Psuedo-science is not expert testimony
The courtroom has increasingly become a battleground—not just for legal expertise but also for scientific credibility. Recent cases across the United States have highlighted a significant and troubling issue in litigation: the extent to which expert witness testimony is actually of questionable, or even completely negligible, scientific value. Cherry-picked evidence and junk science not only risk unfairly skewing legal outcomes but also undermine public trust in both the judiciary and the scientific establishment.
Just recently, in mid-April, Judge Nancy Rosenstengel, the U.S. District Judge presiding over a massive body of litigation concerned with whether the common herbicide paraquat can cause Parkinson’s disease, excluded Cornell epidemiologist Martin Wells from testifying in four bellwether trials, due to substantial discrepancies in his testimony. Given the importance of Wells’ testimony to the plaintiffs’ cases—he was, in fact, the only witness to have purportedly established that paraquat has a causal link to Parkinson’s—his disqualification speaks volumes about not only the scientific quality of his testimony but calls into question the veracity of the plaintiffs’ cases overall.
The dismissal of these four initial cases following Wells’ disqualification casts significant uncertainty over the fate of the more than 5,000 paraquat lawsuits centralized under Judge Rosenstengel’s jurisdiction. Paraquat, highly toxic yet highly effective, has been repeatedly approved by the U.S. Environmental Protection Agency (EPA) under the condition that it only be used by trained and certified farmers wearing protective gear. While the EPA argued in its latest review that the benefits of the chemical outweigh any potential risks after examining a substantial body of scientific literature, Martin Wells largely focused on nine studies, only one of which was found to be “high quality” by the EPA; “his proffered opinion,” Judge Rosenstengel determined, “required several methodological contortions and outright violations of the scientific standards he professed to apply.”
Judge Rosenstengel’s decision to disqualify Dr. Wells represents growing judicial awareness about the questionable quality of some expert evidence, especially in cases where large settlements and significant public health concerns are involved.
Last November, another prominent case collapsed over unreliable scientific expertise. U.S. District Judge Denise Cote found that none of the five expert witnesses in a case alleging that painkiller Tylenol could cause autism had based their views on sound scientific methodology. In her 148-page ruling, she explained that “the unstructured approach adopted by the plaintiffs’ experts permitted cherry-picking, allowed a results-driven analysis, and obscured the complexities, inconsistencies, and weaknesses in the underlying data.”

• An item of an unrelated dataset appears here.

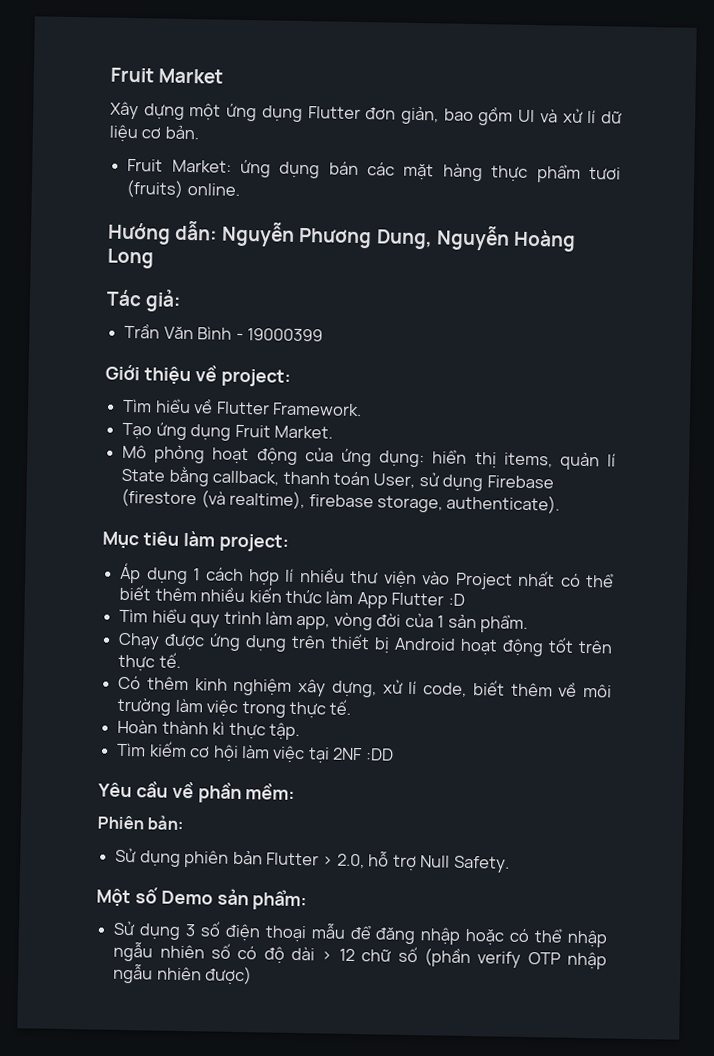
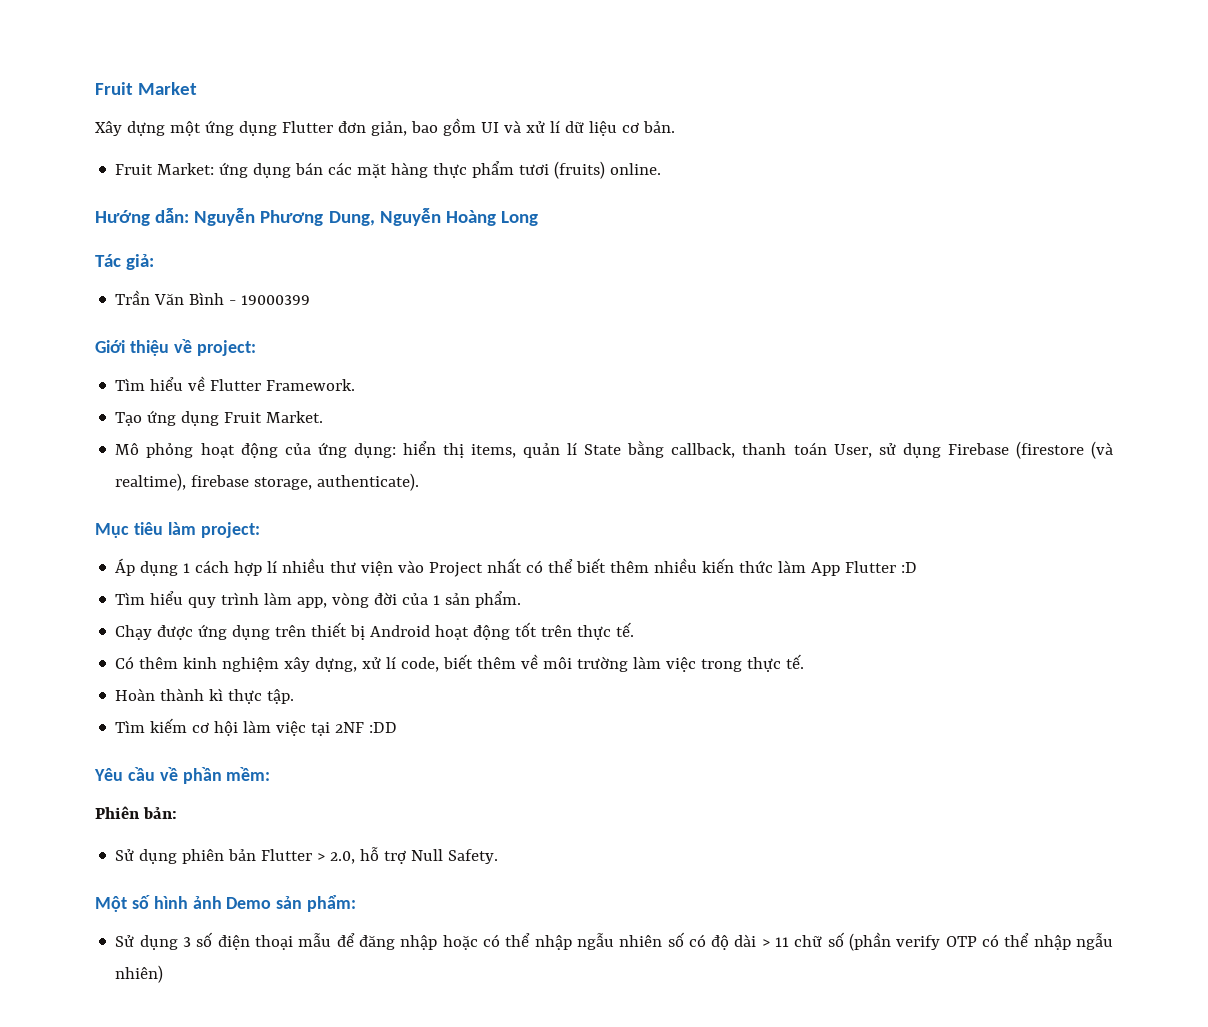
(158, 895) none -> [153,896,222,909] hình ảnh
[338,948,355,962] 12 -> [775,937,790,947] 11
[567,951,608,970] [113,963,253,986] nhập ngẫu nhiên được) -> [982,933,1114,950] [115,965,164,983] có thể nhập ngẫu nhiên)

Underscoring the importance of a cautious approach, Judge Cote noted that “the issues explored by this litigation have great public health significance. It matters to get this right”—particularly given that Tylenol is currently one of the only pain relievers that doctors believe is safe for pregnant women.
Unfortunately, in some cases, weak evidence masquerading as expert testimony ends up going before the jury and influencing their decisions. A $223 million ruling against Johnson & Johnson was overturned in October 2023 because the jury had been allowed to hear “improper scientific testimony” linking J&J’s talc-based products to cancer.
But why is “junk science” making its way so frequently into the courts? Some experts believe the adversarial nature of legal proceedings could naturally polarize scientific testimony. David Eastmond, a retired environmental scientist who briefly worked as an expert witness, noted that the process of working closely with lawyers could bias experts to present evidence in a way that supports the client’s case rather than in an unbiased manner. “The more you study and construct arguments and think through your arguments, it reinforces the position you’ve taken,” Eastmond remarked. “Attorneys, by their nature, want to polarize things, so that things become more black-and-white. And in my experience, things are sort of gray.”
The lucrative nature of being an expert witness could also play a role in encouraging dubious science—just look at Bennet Omalu, who casts himself as a heroic expert bravely fighting corporate interests. Despite wild and erroneous interpretations of scientific studies, Omalu has turned serving as an expert witness into essentially his whole career, earning $900,000 in a single year from his flawed scientific testimony.
The ramifications of this proliferation of sub-par “expert” testimony in litigation are significant. When courts allow juries to hear scientifically dubious evidence, they not only undermine public trust in the legal process but also in the scientific community. The consequences can be dire, particularly in cases involving serious public health and safety matters. As such, there is a pressing need for stricter standards in the admissibility of scientific evidence in litigation—a need that courts are increasingly recognizing but are still far from fully addressing.
As we move forward, it is crucial for the legal system to adopt more rigorous methodologies for evaluating scientific claims, perhaps drawing on the model used in peer-reviewed scientific research. This would ensure that only evidence that withstands rigorous scrutiny can influence jury decisions and court outcomes, thereby upholding the integrity of both science and the law in public policy.